To prawdopodobnie będzie największa parafia na świecie. 100 tys. katolików po, bagatela, 14 wiekach obecności na tych ziemiach, będzie nareszcie miało swój kościół w Katarze - poinformował portal „AsiaNews”. Po ostatnich staraniach katolicy, mimo sprzeciwu muzułmańskiej większości, otrzymali ziemię od emira Amira Hamada bin Khalifa Al Thaniego. Emir w ostatnich latach promował dialog interreligijny, choć specyficzny, bo w tym samym czasie konserwował katarskie prawo, które pod surowymi sankcjami zabrania konwersji.
Kościół powstanie rekordowo szybko. Ma być gotowy do końca roku, a jego koszt to 15 milionów dolarów. Sumę zbiorą katolicy pracujący na Półwyspie Arabskim. Jak mówi przyszły proboszcz, pochodzący z Filipin ks.

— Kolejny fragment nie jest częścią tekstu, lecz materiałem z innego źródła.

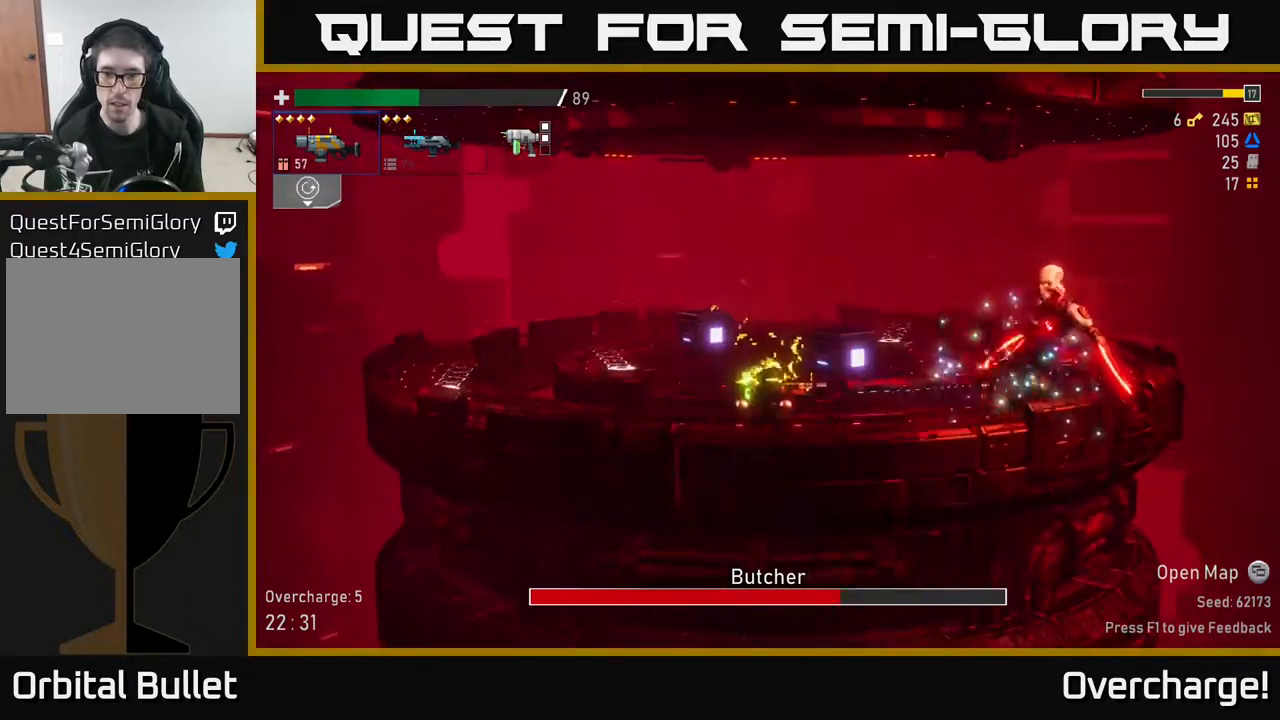
{"buttons": [], "left_stick": "right", "events": [[17, "R2", "down"], [183, "R2", "up"], [333, "left_stick", "right"], [350, "R2", "down"], [500, "R2", "up"]]}
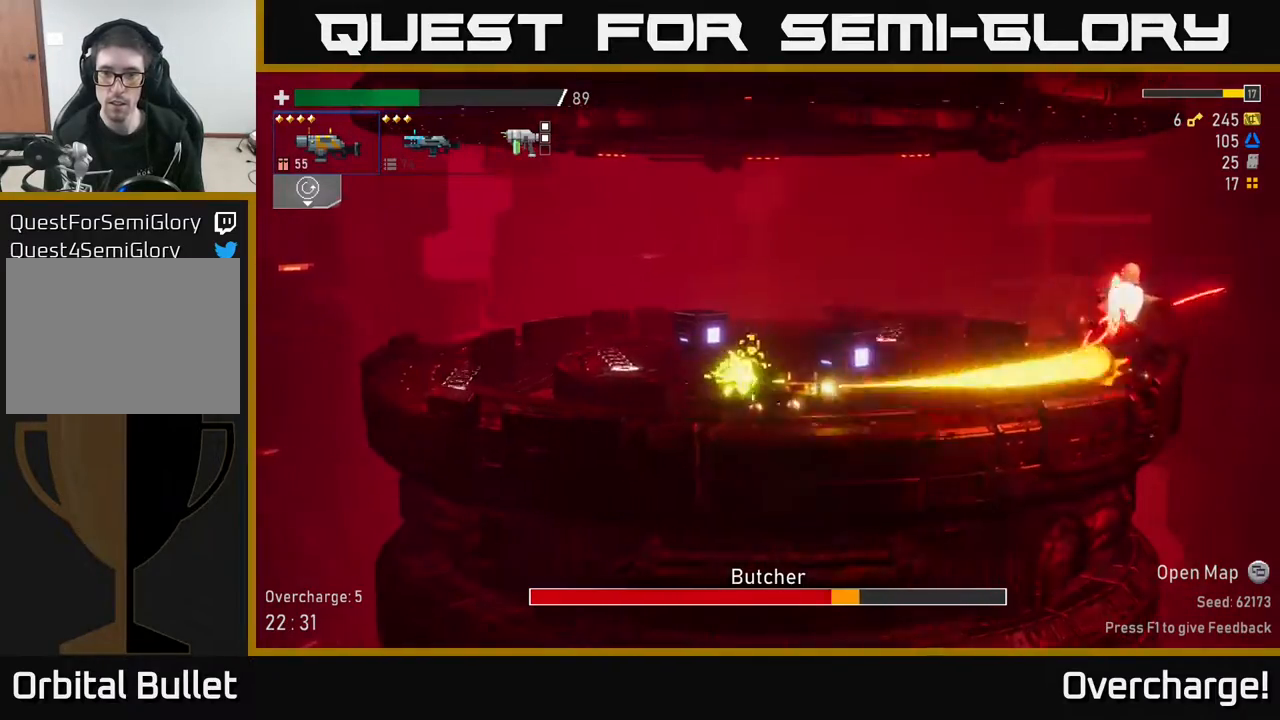
{"buttons": ["R2"], "left_stick": "right", "events": [[133, "R2", "down"], [300, "R2", "up"], [467, "R2", "down"]]}
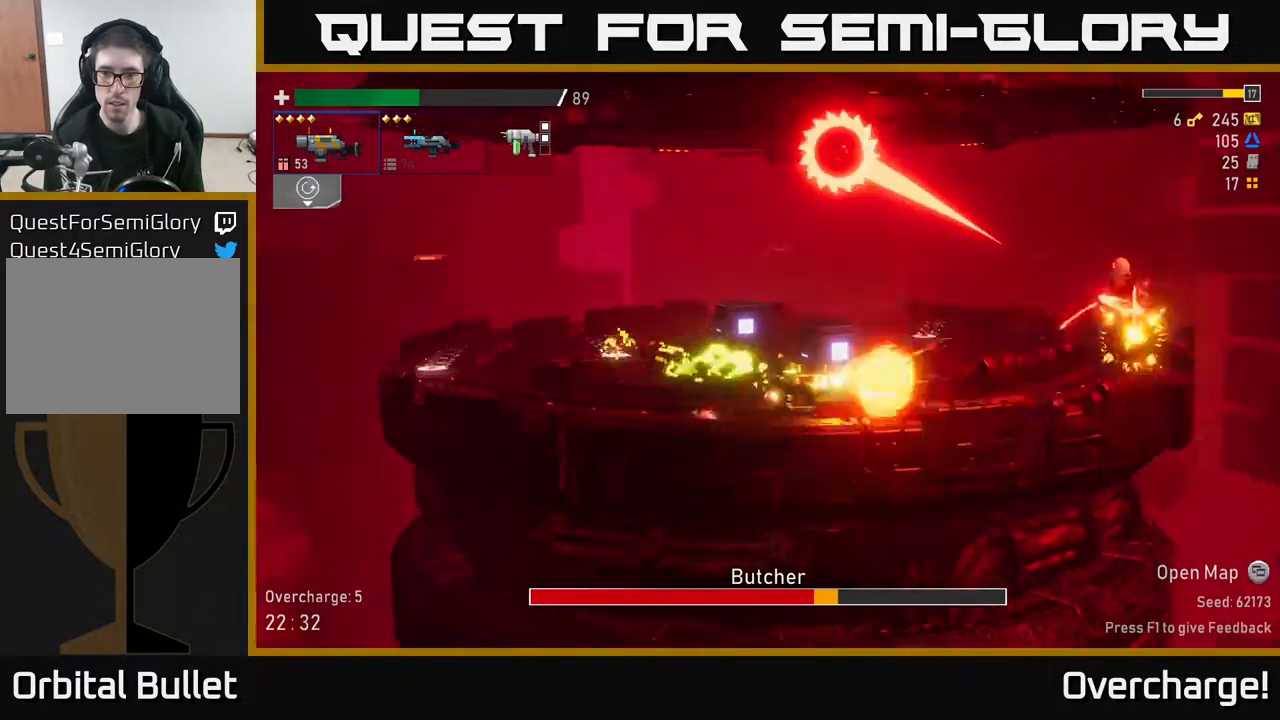
{"buttons": [], "left_stick": "right", "events": [[150, "R2", "up"], [333, "R2", "down"], [500, "R2", "up"]]}
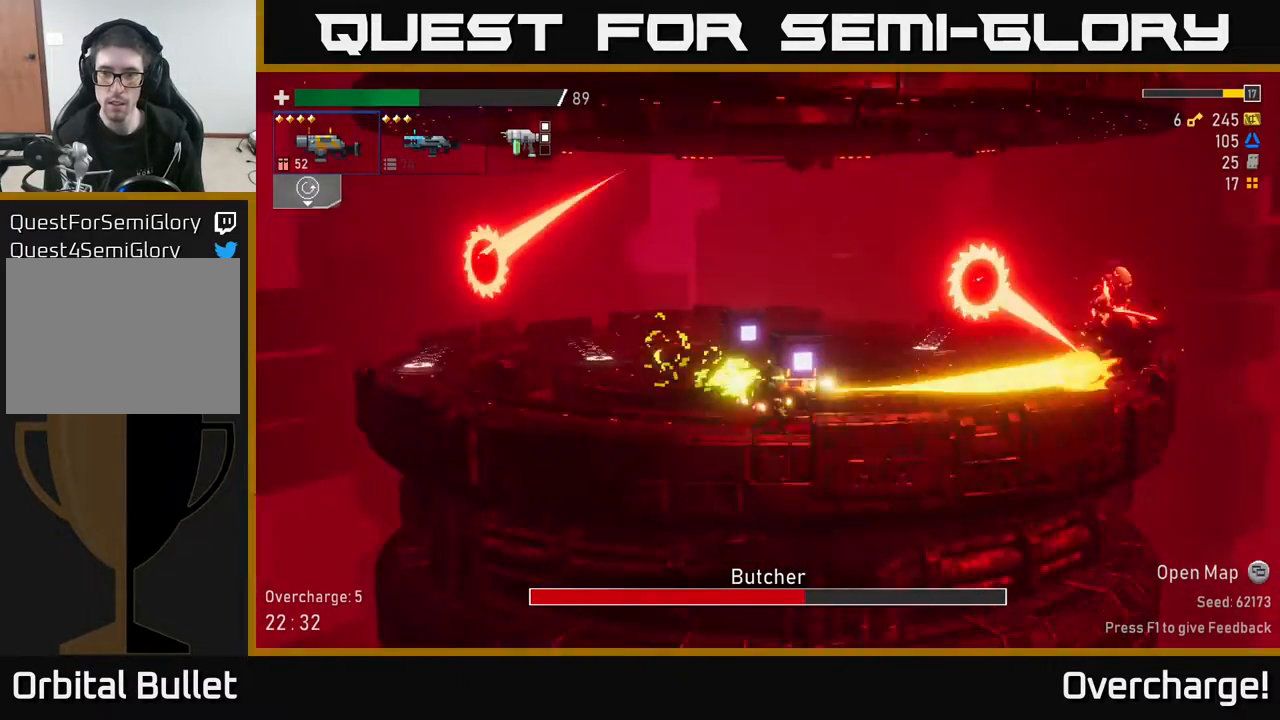
{"buttons": [], "left_stick": "right", "events": [[167, "R2", "down"], [333, "R2", "up"]]}
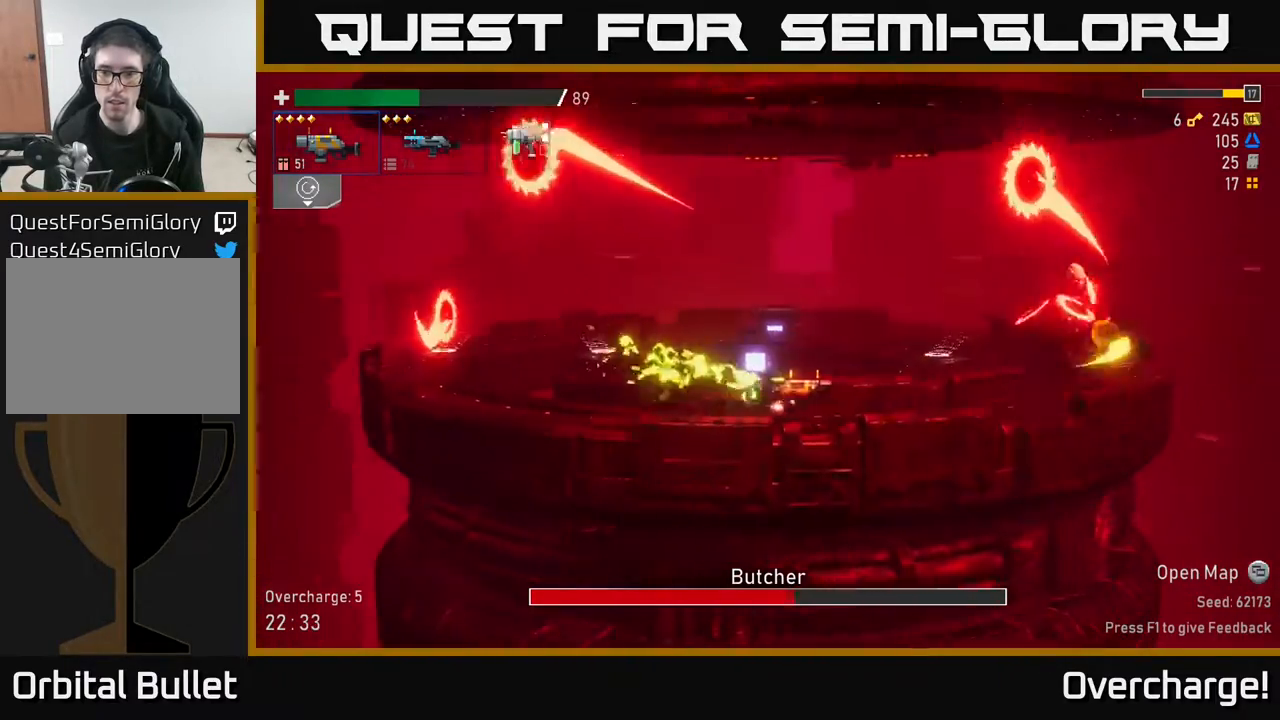
{"buttons": [], "left_stick": "right", "events": [[17, "R2", "down"], [150, "R2", "up"], [333, "R2", "down"], [483, "R2", "up"]]}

Tom Veneration, kościół będzie pod wezwaniem Matki Bożej Różańcowej.
Świątynia nie będzie jednak dostępna dla wszystkich chętnych, ale tylko dla wspólnoty katolickiej złożonej w zdecydowanej większości z imigrantów, którzy do Kataru przyjechali za pracą.
Do tej pory spotkania duszpasterstwa odbywały się w domach i małych kaplicach znajdujących się na terenie amerykańskiego i filipińskiego kampusu. - Razem ze wszystkimi katolikami żyjącymi tutaj - mówił ks. Veneration - jesteśmy bardzo zadowoleni z faktu, że wkrótce będziemy mogli celebrować Mszę św. w prawdziwym kościele, znaku naszej obecności na tej ziemi.
Katar słynie z ropy i muzułmańskiej ortodoksji. Ten niewielki emirat zamieszkuje 750 tys. ludzi.